_Task A_:
According to the CryptoBin article, what did the domain look-up list instead of the owner's name?
_Task B_:
Reproduce the part of the CryptoBin article that opens with the words containing "A Department of" and closes with "with the takedown.".
[Opening Passage to read section]
CryptoBin, which allegedly posted federal employees' private information, is now only accessible through its numeric address.
(TNS) -- Days after supposed FBI and Department of Homeland Security employee information appeared online, the site hosting that data is down.
CryptoBin — a service that allows users to anonymously share text — is currently accessible only through its numeric Internet protocol address. That, along with other domain statuses that appear when requesting the website’s information, suggest that the company that registered CrytoBin’s domain name has made it more difficult to find.
The registrar, eNom, referred questions about the site to the owner of the domain.
A phone number listed in CrytoBin’s site domain information was disconnected. An email sent to a support address associated with CryptoBin was not returned.
The domain look-up did not reveal the name of the owner, though it did list a P.O. box in Panama.
A Department of Justice spokesman, who previously confirmed that the agency was investigating a possible breach of its systems, declined to comment when asked if the agency had anything to do with the takedown.
When users navigate to a website, they type in an address, such as www.google.com. In the background, a decentralized system of domain name servers, known as DNS, connect those alphabetic names to numeric addresses.
In the case of CryptoBin.org, the alphabetic address is dead while the numeric address — https://22.214.171.124 — has remained live.
Given the timing of the takedown, there are obvious guesses as to who might be behind it, said Brian Martin, the director of vulnerability intelligence at Risk Based Security in Richmond, Va.
“The most likely thing is that either (eNom) themselves or the feds said: ‘Yank their DNS, so people can’t easily get to that site,’” he said.
“That could be triage to help slow the leak of the information, but it seems just as likely that the feds could get a takedown order.”
Martin added that if CryptoBin.org is hosted outside the U.S., as its domain registration information suggests, that legal process could take time.
[Closing Passage to read section]
[Opening Data records section]
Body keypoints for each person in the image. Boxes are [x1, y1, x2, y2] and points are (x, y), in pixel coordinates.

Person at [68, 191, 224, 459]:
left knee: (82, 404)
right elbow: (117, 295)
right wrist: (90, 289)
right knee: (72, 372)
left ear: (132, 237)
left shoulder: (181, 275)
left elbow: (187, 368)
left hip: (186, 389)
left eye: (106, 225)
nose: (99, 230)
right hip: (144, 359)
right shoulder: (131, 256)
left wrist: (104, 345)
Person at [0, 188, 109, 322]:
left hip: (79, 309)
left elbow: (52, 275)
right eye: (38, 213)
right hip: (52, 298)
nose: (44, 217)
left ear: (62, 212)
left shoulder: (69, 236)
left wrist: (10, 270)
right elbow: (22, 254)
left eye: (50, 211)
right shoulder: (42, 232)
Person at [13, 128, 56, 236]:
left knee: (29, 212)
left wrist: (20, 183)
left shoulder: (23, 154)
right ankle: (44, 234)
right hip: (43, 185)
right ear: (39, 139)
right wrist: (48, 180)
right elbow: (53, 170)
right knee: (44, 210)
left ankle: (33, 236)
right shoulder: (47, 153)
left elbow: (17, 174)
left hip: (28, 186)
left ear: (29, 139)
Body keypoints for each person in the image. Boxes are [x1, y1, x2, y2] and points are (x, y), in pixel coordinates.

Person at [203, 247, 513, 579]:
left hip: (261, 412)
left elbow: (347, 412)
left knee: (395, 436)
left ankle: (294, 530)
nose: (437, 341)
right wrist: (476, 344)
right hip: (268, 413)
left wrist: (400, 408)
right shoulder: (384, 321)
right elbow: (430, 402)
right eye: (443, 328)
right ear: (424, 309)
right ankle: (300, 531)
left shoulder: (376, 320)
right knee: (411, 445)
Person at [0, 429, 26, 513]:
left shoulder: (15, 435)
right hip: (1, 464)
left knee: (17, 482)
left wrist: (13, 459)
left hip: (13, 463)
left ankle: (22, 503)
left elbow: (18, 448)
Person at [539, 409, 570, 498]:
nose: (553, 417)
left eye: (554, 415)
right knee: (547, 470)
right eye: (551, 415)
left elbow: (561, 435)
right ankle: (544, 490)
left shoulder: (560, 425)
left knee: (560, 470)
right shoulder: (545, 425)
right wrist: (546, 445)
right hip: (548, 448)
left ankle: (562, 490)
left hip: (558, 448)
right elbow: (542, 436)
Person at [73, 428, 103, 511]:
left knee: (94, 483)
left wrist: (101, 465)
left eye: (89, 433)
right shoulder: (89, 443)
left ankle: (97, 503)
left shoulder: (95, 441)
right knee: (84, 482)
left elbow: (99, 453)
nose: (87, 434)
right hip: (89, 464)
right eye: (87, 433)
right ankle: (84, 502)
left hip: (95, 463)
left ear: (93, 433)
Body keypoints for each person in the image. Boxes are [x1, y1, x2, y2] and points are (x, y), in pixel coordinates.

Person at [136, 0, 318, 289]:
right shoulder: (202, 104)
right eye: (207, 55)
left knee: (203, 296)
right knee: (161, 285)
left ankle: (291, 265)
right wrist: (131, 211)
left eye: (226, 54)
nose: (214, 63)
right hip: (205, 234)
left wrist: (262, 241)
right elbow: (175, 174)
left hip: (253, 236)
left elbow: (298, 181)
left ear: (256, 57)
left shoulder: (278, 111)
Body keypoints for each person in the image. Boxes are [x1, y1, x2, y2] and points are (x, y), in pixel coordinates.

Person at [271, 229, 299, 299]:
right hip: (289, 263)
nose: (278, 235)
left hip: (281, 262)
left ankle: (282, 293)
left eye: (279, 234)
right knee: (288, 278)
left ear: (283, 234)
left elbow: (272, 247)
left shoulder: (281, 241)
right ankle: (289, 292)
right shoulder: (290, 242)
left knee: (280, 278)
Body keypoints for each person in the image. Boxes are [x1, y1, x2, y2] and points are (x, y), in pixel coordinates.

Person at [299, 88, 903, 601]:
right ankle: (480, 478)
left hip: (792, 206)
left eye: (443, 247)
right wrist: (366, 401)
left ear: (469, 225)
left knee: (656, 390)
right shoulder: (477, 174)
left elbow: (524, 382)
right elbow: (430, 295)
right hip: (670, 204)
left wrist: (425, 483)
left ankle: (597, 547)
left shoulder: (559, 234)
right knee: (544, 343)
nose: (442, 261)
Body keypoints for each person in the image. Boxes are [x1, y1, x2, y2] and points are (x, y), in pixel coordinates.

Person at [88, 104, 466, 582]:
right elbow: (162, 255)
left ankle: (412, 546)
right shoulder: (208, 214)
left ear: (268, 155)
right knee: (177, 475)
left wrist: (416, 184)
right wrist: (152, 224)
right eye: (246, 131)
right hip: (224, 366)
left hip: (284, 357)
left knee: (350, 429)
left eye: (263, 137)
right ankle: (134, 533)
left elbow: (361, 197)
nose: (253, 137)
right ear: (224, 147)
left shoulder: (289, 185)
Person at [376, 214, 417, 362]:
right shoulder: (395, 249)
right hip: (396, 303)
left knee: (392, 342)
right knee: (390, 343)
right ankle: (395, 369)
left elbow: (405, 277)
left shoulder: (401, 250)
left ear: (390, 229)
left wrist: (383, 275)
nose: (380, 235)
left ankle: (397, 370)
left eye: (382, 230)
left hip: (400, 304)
[Closing Data records section]
_Answer A_:
A P.O. box in Panama.

_Answer B_:
A Department of Justice spokesman, who previously confirmed that the agency was investigating a possible breach of its systems, declined to comment when asked if the agency had anything to do with the takedown.